A NORTHAMPTONSHIRE ARTIST

From Sir Gyles Isham, Bt.

Sir,—Your recent articles on my home, Lamport Hall, have prompted me to send you a photograph of an unusual painting preserved here. It represents the Lamport village choir, in the days when lack of organs forced the villagers not only to provide the singers but also the orchestral accompaniment. The men are all portraits, and the names are recorded on the back of the frame. They are all local people. The picture was painted about 1825 and the artist was the schoolmaster at the time, George Clarke, who has drawn his own portrait (the 'cellist). George Clarke, indeed, deserves more than a passing mention. He was born on February 28, 1790, at the School House, Hanging Houghton, a school founded by the terms of Sir Edmund Isham's will, and of which his father, Joseph Clarke, was the first recorded schoolmaster (appointed 1780). When his father died (1818), George Clarke succeeded him as schoohmaster, a position he held till 1832, when he resigned and went to live in the neighbouring village of Scaldwell, where (in the words of the late Christopher Markham in an article in Northamptonshire Notes and Queries, No. 2, Vol. IV, October, 1912) "he devoted himself to drawing as a means of livelihood, visiting every town and village in this and parts of the neighbouring counties, and making sketches of the principal buildings.' Mr. Markham recorded his interest in music and that he used to play the bass viol often in Scaldwell Church, as well as composing Church music. "Whilst living at Hanging Houghton," wrote Mr.

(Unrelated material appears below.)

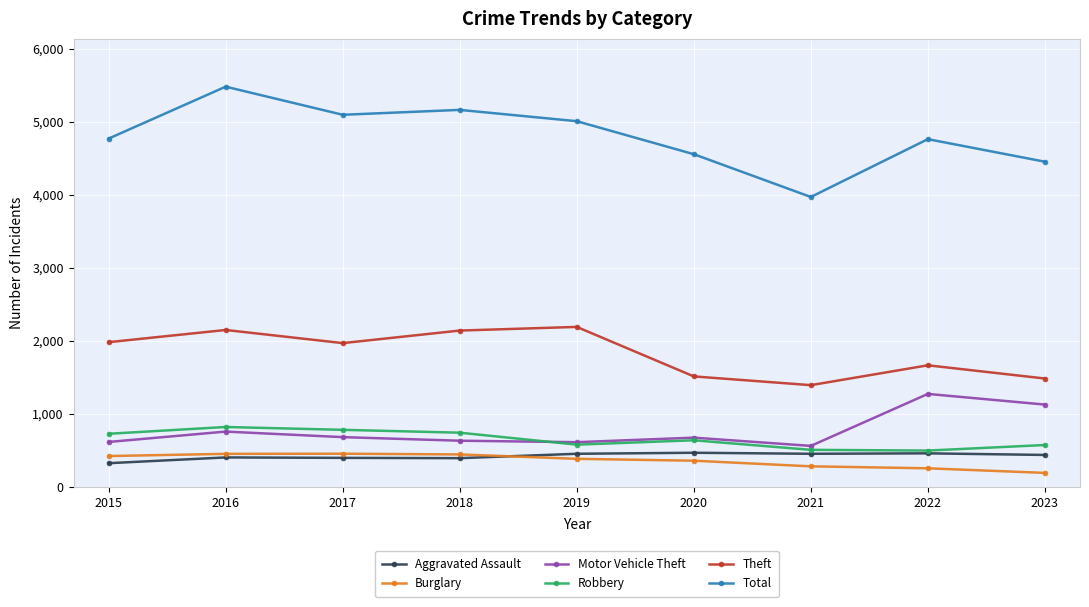

True or false: Total and Aggravated Assault cross at least once.

False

Markham, "he took a sketch of the Lamport choir, including a good likeness of himself playing the violincello."  Towards the end of his life Clarke became very eccentric, and in 1876 he was found exhausted in a field where he had collapsed and later died.

A letter to Country Life, circa 1914.

A significant portion of George Clarke's work is archived at the N.R.O.  Also available are some un-indexed photocopies along with occasional amnesia as to the whereabouts of the originals.